Racial discrimination is banned in Hawaii under the U.S. constitution and Title VII of the U.S. Code. Employers are prohibited according to theses laws from using race as a basis for hiring, recruitment, setting wage levels, or granting promotions.
What Must Be Proven in a Discrimination Claim?
The federal agency that is in charge of investigations of workplace discrimination is the Equal Employment Opportunity Commission (EEOC). Before taking matters to court, employees who have been discriminated against must file their claim with the EEOC. Race or nationality discrimination involves an employer treating you differently than those you work with that are of other races or nationalities.
To be able to prove a claim of racial discrimination, the Laie plaintiff additionally needs to show that the employer had an intent to discriminate, and that the discriminatory action was based on race.
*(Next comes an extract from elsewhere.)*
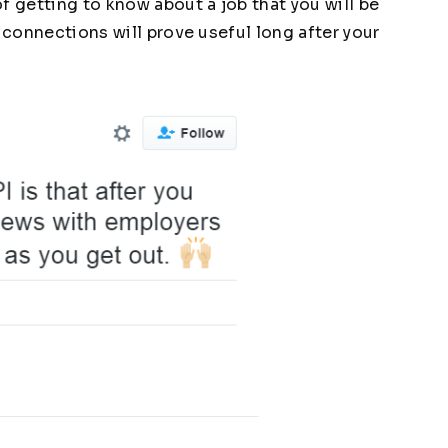
f getting to know about a job that you will be
e connections will prove useful long after your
The required intent may be proven by evidence that the employer rendered preferential treatment to workers who are of a different race or nationality than the plaintiff.
How Can a Laie Lawyer Help with My Claim?
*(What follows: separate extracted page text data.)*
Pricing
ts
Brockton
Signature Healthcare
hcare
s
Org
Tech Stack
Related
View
In some cases also, recorded statements made by the employer about racial issues can be used to show intent. Laws of procedure vary greatly in this area of law depending on where you file your claim, and local Laie lawyers will be familiarized with the requirements of your geographical region. A good Hawaii attorney will also be able to advise you should you decide to file with the EEOC, and they can guide you towards other potential remedies while your case is pending.